- _DOCUMENT TEXT_:
According to Davis, geographical cycle is a period of time during which an uplifted landmass undergoes its transformation by the process of land sculpture ending into low featureless plain or peneplain (which Davis called peneplane), Davis’s theory was the outcome of a set of theories and models presented by him during the 1880s and 1890s.
He propounded the model of ‘complete cycle of river life’ in his essay on The Rivers and Valleys of Pennsylvania (1889), and that of ‘geographical cycle’ (1899) and ‘slope evolution’. He, under the concept of ‘complete cycle of river life’, postulated the cycle concept of progressive development of erosional stream valleys, and through the ‘geographical cycle’ described the sequential development of landforms through time.
However, Prof. Savindra Singh says that the general theory of landform development of Davis is not the ‘geographical cycle’ as many of the geomorphologists believe. Davis’s theory may be expressed as: “There are sequential changes in landforms through time (passing through youth, mature and old stages) and these sequential changes are directed towards well defined end product development of peneplain”.
2. Penck’s Theory:
According to German geomorphologist Walther Penck, the characteristics of landforms of a given region are related to the tectonic activity of that region. Contrary to the Davisian concept that “landscape is a function of structure, process and time (stage)”, Penck put forward his view that geomorphic forms are an expression of the phase and rate of uplift in relation to the rate of degradation, where it is assumed that interaction between the two factors, uplift and degradation, is continuous. According to Penck’s view the landforms observed at any given site give expression to the relation between the two factors of uplift and degradation that has been or is in effect, and not to a stage in a progressive sequence.

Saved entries
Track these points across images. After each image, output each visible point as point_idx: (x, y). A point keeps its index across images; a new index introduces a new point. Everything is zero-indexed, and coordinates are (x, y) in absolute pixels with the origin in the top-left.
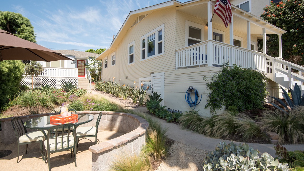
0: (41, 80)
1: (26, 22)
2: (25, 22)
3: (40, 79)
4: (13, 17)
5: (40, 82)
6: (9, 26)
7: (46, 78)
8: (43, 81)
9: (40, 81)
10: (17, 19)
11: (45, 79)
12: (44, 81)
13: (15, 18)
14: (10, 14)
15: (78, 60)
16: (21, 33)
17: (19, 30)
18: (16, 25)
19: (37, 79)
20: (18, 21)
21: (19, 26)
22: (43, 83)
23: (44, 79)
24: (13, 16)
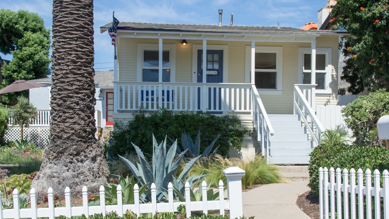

- _YOUR TASK_:
Translate into Spanish this sentence from the passage on theories of landform development: "According to German geomorphologist Walther Penck, the characteristics of landforms of a given region are related to the tectonic activity of that region."

- _RESPONSE_:
Según el geomorfólogo alemán Walther Penck, las características de las formas del relieve de una región determinada están relacionadas con la actividad tectónica de esa región.